* [Problem to solve] Give back only the lines from the one with "is an immunohistochemistry" through the last line of the data, exactly as they appear.

* [Given data]

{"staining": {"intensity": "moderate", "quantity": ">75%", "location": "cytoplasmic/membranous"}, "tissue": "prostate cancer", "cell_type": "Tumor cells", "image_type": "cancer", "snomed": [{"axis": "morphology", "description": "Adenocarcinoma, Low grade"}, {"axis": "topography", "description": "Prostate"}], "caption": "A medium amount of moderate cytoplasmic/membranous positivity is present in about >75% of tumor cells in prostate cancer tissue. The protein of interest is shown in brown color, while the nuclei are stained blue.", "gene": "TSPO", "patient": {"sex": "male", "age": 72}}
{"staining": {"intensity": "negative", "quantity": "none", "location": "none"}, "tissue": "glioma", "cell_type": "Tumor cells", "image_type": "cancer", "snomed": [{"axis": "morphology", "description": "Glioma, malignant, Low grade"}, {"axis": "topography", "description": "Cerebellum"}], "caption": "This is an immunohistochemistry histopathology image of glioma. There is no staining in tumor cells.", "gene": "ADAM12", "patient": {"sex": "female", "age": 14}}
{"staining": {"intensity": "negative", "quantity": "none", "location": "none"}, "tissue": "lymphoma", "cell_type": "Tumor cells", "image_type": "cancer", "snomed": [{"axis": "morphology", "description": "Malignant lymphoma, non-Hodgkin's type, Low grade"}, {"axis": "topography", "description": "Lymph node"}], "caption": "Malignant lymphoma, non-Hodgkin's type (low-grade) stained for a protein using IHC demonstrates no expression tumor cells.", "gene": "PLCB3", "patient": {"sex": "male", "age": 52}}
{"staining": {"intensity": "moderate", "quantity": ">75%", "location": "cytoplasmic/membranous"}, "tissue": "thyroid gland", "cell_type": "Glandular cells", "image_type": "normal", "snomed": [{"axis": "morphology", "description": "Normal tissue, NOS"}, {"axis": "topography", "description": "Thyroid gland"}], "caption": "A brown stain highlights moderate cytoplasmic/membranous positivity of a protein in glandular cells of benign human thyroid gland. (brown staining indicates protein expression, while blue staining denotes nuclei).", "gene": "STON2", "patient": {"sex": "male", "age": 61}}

* [Output for this exercise]
{"staining": {"intensity": "negative", "quantity": "none", "location": "none"}, "tissue": "glioma", "cell_type": "Tumor cells", "image_type": "cancer", "snomed": [{"axis": "morphology", "description": "Glioma, malignant, Low grade"}, {"axis": "topography", "description": "Cerebellum"}], "caption": "This is an immunohistochemistry histopathology image of glioma. There is no staining in tumor cells.", "gene": "ADAM12", "patient": {"sex": "female", "age": 14}}
{"staining": {"intensity": "negative", "quantity": "none", "location": "none"}, "tissue": "lymphoma", "cell_type": "Tumor cells", "image_type": "cancer", "snomed": [{"axis": "morphology", "description": "Malignant lymphoma, non-Hodgkin's type, Low grade"}, {"axis": "topography", "description": "Lymph node"}], "caption": "Malignant lymphoma, non-Hodgkin's type (low-grade) stained for a protein using IHC demonstrates no expression tumor cells.", "gene": "PLCB3", "patient": {"sex": "male", "age": 52}}
{"staining": {"intensity": "moderate", "quantity": ">75%", "location": "cytoplasmic/membranous"}, "tissue": "thyroid gland", "cell_type": "Glandular cells", "image_type": "normal", "snomed": [{"axis": "morphology", "description": "Normal tissue, NOS"}, {"axis": "topography", "description": "Thyroid gland"}], "caption": "A brown stain highlights moderate cytoplasmic/membranous positivity of a protein in glandular cells of benign human thyroid gland. (brown staining indicates protein expression, while blue staining denotes nuclei).", "gene": "STON2", "patient": {"sex": "male", "age": 61}}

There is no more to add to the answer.